> Brief A
Using the Milvus 2.2 article, answer these questions.
(i) How many vectors was the team running when it moved off Pinecone?
(ii) Which component schedules index building?
(iii) How long did the migration itself take?
> Brief B
Carry on the Milvus 2.2 article from the point where it stops.

> Exercise passage
▼

Milvus 2.2 in Production, Self-Hosting the Heavyweight Open-Source Vector Database

Milvus 2.2 in Production, Self-Hosting the Heavyweight Open-Source Vector Database

April 17, 2023 · 7 min read · by Muhammad Amal ai

TL;DR — Milvus is a real distributed system with six microservices, etcd, Pulsar (or Kafka), and an object store. Don’t deploy it like you’d deploy Postgres. / The HNSW vs IVF_PQ choice is the most important tuning decision, and it depends entirely on whether your dataset fits in RAM. / Resource sizing is the operational pain point; expect to revisit it after the first month in production.

I moved a team off Pinecone onto self-hosted Milvus in March, mostly for cost reasons - we were running 50M vectors and the pod-based bill was looking unfortunate. The migration itself took two weeks. Stabilizing the deployment took another month. This post is the operational knowledge I wish I’d had on day one.

Milvus 2.2 is a genuinely capable system, but it’s also a complex one. If you’re considering it, make sure the cost or scale arguments justify the operational overhead, because the overhead is real. The vector database landscape post from earlier this month has the broader decision framework if you’re still weighing options.

I’ll cover the architecture, the install path that actually works, index selection, schema design, and the failure modes I’ve watched happen in production.

What you’re actually deploying

Milvus 2.2 is a cloud-native architecture with a clear separation of concerns. The components:

Proxy. The entry point for client requests. Stateless, horizontally scalable.
Root coordinator. Handles DDL operations (create/drop collection), transaction IDs, and time-tick allocation.
Query coordinator. Manages query nodes, balances load.
Data coordinator. Manages data segments, triggers compactions.
Index coordinator. Schedules index building.
Query nodes. Actually run vector searches. Memory-heavy.
Data nodes. Handle insertions, write segments to object storage.
Index nodes. Build vector indexes asynchronously. CPU-heavy.

Plus three external dependencies:

etcd for metadata.

▲

> Data block

▼

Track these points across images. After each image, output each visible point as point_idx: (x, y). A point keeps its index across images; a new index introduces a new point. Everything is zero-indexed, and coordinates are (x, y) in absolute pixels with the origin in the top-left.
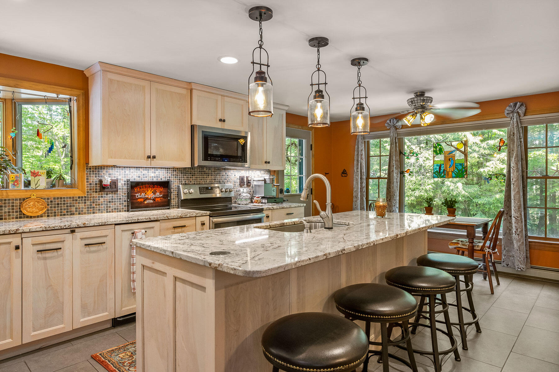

▲

> Exercise output A
(i) 50M vectors.
(ii) The index coordinator.
(iii) Two weeks.

> Exercise output B
Pulsar (default) or Kafka for the write-ahead log.
MinIO (default) or S3 for segment storage.

A standalone deployment runs all of this in a single container, which is fine for development. A cluster deployment runs each as a separate service, and that’s what production requires.

Installing on Kubernetes

The Milvus Helm chart is the supported install path. Skip everything else; the Docker Compose setup is for laptops, not servers.

helm repo add milvus https://milvus-io.github.io/milvus-helm/
helm repo update

helm install milvus milvus/milvus \
    --version 4.0.20 \
    --namespace milvus \
    --create-namespace \
    -f values.yaml

The interesting bits live in values.yaml. A starter cluster config that’s worked for me, scoped to a workload of ~50M 768-dim vectors:

cluster:
  enabled: true

externalEtcd:
  enabled: false
etcd:
  replicaCount: 3

externalS3:
  enabled: true
  host: s3.us-west-2.amazonaws.com
  port: 443
  accessKey: "..."
  secretKey: "..."
  bucketName: "company-milvus"
minio:
  enabled: false

pulsar:
  enabled: true
  zookeeper:
    replicaCount: 3
  bookkeeper:
    replicaCount: 3
  broker:
    replicaCount: 2

queryNode:
  replicas: 3
  resources:
    requests:
      memory: 16Gi
      cpu: 4
    limits:
      memory: 24Gi
      cpu: 8

indexNode:
  replicas: 2
  resources:
    requests:
      memory: 8Gi
      cpu: 4

dataNode:
  replicas: 2
  resources:
    requests:
      memory: 4Gi
      cpu: 2

proxy:
  replicas: 2

The thing that will catch you off guard: Pulsar is itself a distributed system with its own ZooKeeper and BookKeeper clusters. If you’re not on Kubernetes already, you’re now operating two distributed systems, not one. Some teams swap Pulsar for Kafka, which works but isn’t the upstream default and gets less testing attention.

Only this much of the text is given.